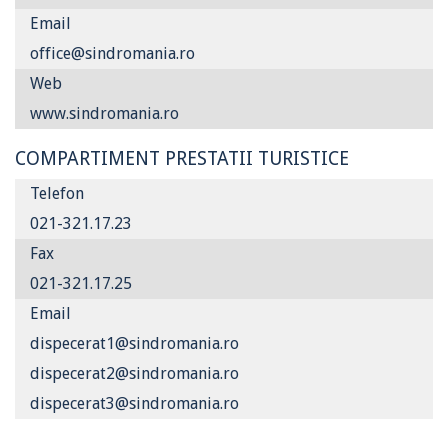
Email
office@sindromania.ro
Web
www.sindromania.ro
COMPARTIMENT PRESTATII TURISTICE
Telefon
021-321.17.23
Fax
021-321.17.25
Email
dispecerat1@sindromania.ro
dispecerat2@sindromania.ro
dispecerat3@sindromania.ro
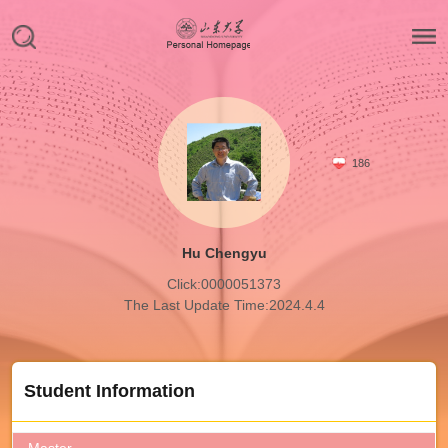
186
Hu Chengyu
Click:
0000051373
The Last Update Time:
2024
.
4
.
4
Student Information
Master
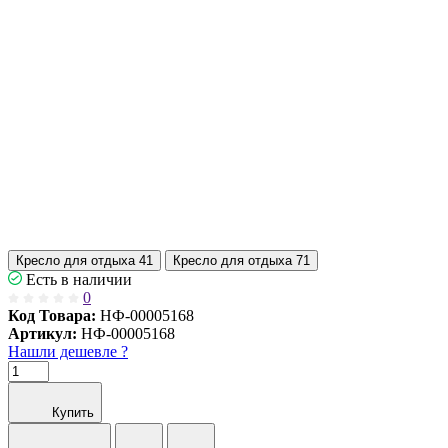
Кресло для отдыха 41
Кресло для отдыха 71
Есть в наличии
0
Код Товара:
НФ-00005168
Артикул:
НФ-00005168
Нашли дешевле ?
Купить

-=-=-

Problem requirements. Copy the listing word for word, beginning with the line that contains "Кресло для отдыха 41" and ending with the last line of the listing.

Answer.
Кресло для отдыха 41
Кресло для отдыха 71
Есть в наличии
0
Код Товара:
НФ-00005168
Артикул:
НФ-00005168
Нашли дешевле ?
Купить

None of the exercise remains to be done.